Stored data>
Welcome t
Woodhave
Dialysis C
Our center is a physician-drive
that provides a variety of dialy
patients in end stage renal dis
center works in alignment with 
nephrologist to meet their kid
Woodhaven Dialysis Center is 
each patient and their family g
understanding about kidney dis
...
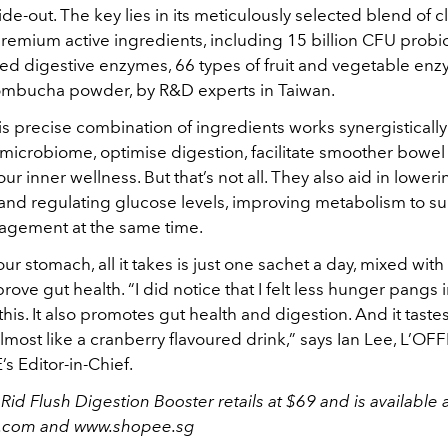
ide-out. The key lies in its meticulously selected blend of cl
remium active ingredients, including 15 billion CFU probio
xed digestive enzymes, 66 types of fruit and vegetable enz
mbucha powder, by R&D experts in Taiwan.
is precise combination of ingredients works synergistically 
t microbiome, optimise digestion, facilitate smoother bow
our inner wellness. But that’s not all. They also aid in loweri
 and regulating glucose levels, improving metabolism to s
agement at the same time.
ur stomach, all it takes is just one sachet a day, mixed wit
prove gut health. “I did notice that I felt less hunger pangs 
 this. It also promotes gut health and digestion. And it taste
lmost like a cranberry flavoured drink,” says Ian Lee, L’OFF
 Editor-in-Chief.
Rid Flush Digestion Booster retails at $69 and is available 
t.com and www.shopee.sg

What is needed> Print exactly the lines above from the one with "xed digestive enzymes, 66" to the one with "t.com and www.shopee.sg", including both.

Exercise answer>
xed digestive enzymes, 66 types of fruit and vegetable enz
mbucha powder, by R&D experts in Taiwan.
is precise combination of ingredients works synergistically 
t microbiome, optimise digestion, facilitate smoother bow
our inner wellness. But that’s not all. They also aid in loweri
 and regulating glucose levels, improving metabolism to s
agement at the same time.
ur stomach, all it takes is just one sachet a day, mixed wit
prove gut health. “I did notice that I felt less hunger pangs 
 this. It also promotes gut health and digestion. And it taste
lmost like a cranberry flavoured drink,” says Ian Lee, L’OFF
 Editor-in-Chief.
Rid Flush Digestion Booster retails at $69 and is available 
t.com and www.shopee.sg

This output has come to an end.